### HOW TO COMPLETE THIS TASK
Which keywords are listed at the start of the excerpted text on gadolinium-based MRI contrast agents?

### EXCERPTED TEXT
*****

• gadolinium;
  • imaging agents;
  • magnetic properties;
  • magnetic resonance imaging;
  • proton relaxivity


One major challenge in noninvasive mapping of various molecular targets is their inherently low in vivo concentration coupled with the insensitivity of imaging modalities, such as the widely used magnetic resonance imaging (MRI). Development of agents with high sensitivity and specificity is of paramount importance for structural and functional noninvasive imaging. The design, synthesis, and physiochemical characterization of two gadolinium-based contrast agents (CAs) for MRI, the sensitivity of which was optimized by exploiting the well-established biotin–avidin amplification strategies, are reported. The relaxivity of these agents showed a large increase if bound to avidin; specifically, the first compound showed an approximately 1000 % increase in transverse proton relaxivity (r2p), whereas the second compound had an approximately 250 % r2p increase. The increase in r2p was magnetic field independent in the range of 1.5–16.4 T whereas the longitudinal proton relaxivity (r1p) showed strong field dependence. The CAs were further characterized by measuring luminescence lifetimes and emission spectral changes upon addition of avidin to their Eu3+ analogues. The difference in relaxation rate behavior of both complexes was explained on the basis of hydration number modulation and the “global/internal motion concept”. The association constant of these CAs with avidin was found to be in the range of approximately 1015M−1, which shows that the coupling of biotin to Gd-DO3A did not affect its affinity for binding to avidin (DO3A=1,4,7,10-tetraazacyclododecane-1,4,7-triacetic acid).

*****

### Dataset entries

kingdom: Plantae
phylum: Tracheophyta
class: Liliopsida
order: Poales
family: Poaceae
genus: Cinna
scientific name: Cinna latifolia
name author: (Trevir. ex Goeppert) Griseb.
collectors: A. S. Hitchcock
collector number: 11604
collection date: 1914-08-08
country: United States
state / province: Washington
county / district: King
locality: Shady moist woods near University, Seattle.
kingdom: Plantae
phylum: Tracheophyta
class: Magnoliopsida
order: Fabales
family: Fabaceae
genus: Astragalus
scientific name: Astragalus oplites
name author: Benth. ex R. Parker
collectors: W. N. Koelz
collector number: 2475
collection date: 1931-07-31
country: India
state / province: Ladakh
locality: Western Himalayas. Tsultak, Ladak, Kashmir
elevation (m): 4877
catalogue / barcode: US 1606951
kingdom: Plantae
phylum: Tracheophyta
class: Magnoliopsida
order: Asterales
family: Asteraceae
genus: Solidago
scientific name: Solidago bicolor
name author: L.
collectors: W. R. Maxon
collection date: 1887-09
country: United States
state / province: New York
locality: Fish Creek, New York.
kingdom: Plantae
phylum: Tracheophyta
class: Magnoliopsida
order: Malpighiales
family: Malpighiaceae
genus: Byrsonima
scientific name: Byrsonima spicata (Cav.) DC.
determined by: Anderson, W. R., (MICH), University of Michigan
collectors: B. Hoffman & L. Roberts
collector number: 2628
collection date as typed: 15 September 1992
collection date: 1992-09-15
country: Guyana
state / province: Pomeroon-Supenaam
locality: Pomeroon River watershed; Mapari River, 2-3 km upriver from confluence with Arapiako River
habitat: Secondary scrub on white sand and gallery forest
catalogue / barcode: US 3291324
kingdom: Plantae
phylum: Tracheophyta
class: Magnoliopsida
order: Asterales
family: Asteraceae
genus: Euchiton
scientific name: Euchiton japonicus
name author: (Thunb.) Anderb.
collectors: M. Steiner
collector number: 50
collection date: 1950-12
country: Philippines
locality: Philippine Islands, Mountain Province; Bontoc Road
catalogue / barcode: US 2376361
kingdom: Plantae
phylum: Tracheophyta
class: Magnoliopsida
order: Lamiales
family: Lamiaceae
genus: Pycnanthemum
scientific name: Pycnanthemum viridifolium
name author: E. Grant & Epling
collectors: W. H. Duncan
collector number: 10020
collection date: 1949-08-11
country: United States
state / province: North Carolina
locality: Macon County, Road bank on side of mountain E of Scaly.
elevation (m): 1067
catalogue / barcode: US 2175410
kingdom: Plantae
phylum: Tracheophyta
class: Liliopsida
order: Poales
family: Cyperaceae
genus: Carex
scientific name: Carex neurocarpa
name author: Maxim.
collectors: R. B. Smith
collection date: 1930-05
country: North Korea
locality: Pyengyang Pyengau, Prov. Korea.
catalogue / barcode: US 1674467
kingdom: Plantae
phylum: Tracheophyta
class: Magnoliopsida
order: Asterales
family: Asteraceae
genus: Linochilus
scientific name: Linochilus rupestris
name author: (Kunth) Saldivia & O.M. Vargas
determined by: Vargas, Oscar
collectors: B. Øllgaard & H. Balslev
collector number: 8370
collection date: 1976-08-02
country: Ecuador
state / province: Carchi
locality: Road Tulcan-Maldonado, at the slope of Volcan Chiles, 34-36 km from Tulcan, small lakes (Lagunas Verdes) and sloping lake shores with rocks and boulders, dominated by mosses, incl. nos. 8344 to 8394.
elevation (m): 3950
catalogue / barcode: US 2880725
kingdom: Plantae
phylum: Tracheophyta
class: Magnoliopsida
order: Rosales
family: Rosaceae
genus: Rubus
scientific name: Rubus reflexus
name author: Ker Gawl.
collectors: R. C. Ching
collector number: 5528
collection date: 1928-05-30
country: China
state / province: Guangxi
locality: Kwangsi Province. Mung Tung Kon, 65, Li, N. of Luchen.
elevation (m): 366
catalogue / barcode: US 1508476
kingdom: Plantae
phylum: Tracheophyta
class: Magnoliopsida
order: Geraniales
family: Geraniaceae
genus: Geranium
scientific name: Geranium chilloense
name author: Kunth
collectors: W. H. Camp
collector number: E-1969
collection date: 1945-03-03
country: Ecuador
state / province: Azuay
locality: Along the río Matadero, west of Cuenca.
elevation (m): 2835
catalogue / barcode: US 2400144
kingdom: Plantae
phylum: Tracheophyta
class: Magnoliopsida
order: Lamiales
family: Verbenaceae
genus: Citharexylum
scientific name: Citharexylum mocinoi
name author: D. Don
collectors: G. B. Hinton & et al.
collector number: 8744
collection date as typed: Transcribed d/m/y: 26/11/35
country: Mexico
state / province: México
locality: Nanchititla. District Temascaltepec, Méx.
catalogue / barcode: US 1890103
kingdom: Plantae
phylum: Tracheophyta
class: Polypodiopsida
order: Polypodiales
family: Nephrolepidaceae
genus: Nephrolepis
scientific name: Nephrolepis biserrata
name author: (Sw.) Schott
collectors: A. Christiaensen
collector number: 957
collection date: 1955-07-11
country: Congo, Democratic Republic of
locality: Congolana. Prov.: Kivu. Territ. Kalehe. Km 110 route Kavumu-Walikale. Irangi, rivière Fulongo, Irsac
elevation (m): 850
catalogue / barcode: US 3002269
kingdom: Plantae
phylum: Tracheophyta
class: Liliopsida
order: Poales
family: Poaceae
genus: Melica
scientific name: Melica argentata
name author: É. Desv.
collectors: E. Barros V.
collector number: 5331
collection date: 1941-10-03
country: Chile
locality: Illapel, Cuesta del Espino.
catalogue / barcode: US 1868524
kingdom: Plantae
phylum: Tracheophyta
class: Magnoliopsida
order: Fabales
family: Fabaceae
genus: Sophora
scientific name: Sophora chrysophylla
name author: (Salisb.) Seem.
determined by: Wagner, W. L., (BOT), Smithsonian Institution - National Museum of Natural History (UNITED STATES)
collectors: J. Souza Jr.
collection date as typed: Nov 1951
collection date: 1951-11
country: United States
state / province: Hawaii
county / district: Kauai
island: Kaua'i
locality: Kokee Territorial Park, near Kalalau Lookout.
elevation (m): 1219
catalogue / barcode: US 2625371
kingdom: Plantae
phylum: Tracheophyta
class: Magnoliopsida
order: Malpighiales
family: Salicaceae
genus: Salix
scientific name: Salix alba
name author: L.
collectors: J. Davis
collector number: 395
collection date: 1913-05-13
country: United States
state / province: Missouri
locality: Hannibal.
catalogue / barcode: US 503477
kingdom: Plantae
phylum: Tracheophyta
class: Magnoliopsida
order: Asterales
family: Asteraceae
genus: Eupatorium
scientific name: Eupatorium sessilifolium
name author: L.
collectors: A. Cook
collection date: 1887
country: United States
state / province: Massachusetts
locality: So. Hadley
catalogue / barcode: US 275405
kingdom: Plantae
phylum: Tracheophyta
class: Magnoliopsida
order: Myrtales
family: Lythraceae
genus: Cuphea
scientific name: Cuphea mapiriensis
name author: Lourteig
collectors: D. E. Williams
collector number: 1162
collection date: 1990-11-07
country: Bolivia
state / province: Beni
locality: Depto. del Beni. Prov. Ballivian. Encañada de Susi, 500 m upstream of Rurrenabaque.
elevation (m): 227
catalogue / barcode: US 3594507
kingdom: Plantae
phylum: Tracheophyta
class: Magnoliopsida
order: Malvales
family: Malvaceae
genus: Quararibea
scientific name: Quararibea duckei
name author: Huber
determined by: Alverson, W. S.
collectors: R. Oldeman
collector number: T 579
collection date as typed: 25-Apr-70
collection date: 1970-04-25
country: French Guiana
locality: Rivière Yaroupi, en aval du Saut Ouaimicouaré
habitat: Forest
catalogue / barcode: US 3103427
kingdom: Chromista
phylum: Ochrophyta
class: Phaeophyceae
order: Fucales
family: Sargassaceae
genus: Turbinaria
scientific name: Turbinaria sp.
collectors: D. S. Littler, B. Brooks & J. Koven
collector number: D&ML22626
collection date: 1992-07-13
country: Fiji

*****

### EXERCISE SOLUTION
gadolinium; imaging agents; magnetic properties; magnetic resonance imaging; proton relaxivity